Opinion | How Thailand can draw closer to China despite US rivalry and geopolitical tensions
- The Thai military should focus on regional peacekeeping with China, especially in Myanmar, while Thailand must remain a safe haven for investment
- Bangkok should also promote people-to-people connections, including in tourism, and keep the local media free from foreign interference
July 1 marked the 48th anniversary of the formalisation of Sino-Thai relations. Today, China is Thailand’s largest trading partner with US$135 billion of trade last year, about 18 per cent of Thailand’s total.
Thai exports to China have also jumped, from just US$1.82 billion in 1995 to US$37.7 billion in 2021, a testament to China’s burgeoning middle class and Thailand’s growing competitiveness as a manufacturing and agricultural powerhouse.

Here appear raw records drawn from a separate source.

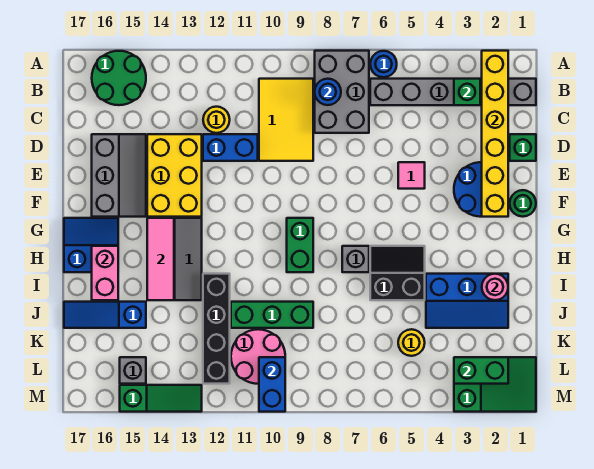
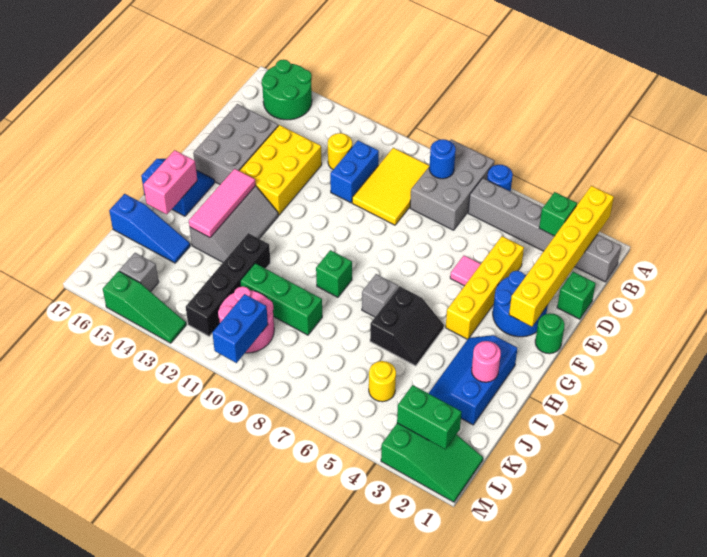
none -> yellow brick D4:G4 level 1
blue brick D11:D12 level 1 -> blue brick C11:D11 level 1
grey slope D15:F16 level 1 top 16 -> grey brick D15:F16 level 1
green brick G9:H9 level 1 -> green brick H9 level 1
black slope H5:I6 level 1 top I -> black slope H5:I6 level 1 top 6
blue slope I2:J4 level 1 top I -> blue slope H2:J3 level 1 top 2
blue slope J15:J17 level 1 top 15 -> blue slope J15:J17 level 1 top 17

While receiving a Chinese delegation earlier this year, Pheu Thai Party leader Chonlanan Srikaew pledged to “drive more trade agreements, promote investment, mutual import-export, tourism as well as the exchange of technology”.
Yet for Sino-Thai ties to meaningfully deepen, broaden and weather the coming decades, Beijing and Bangkok must address the elephant in the room: incipient geopolitical tensions largely stemming from the Sino-US rivalry.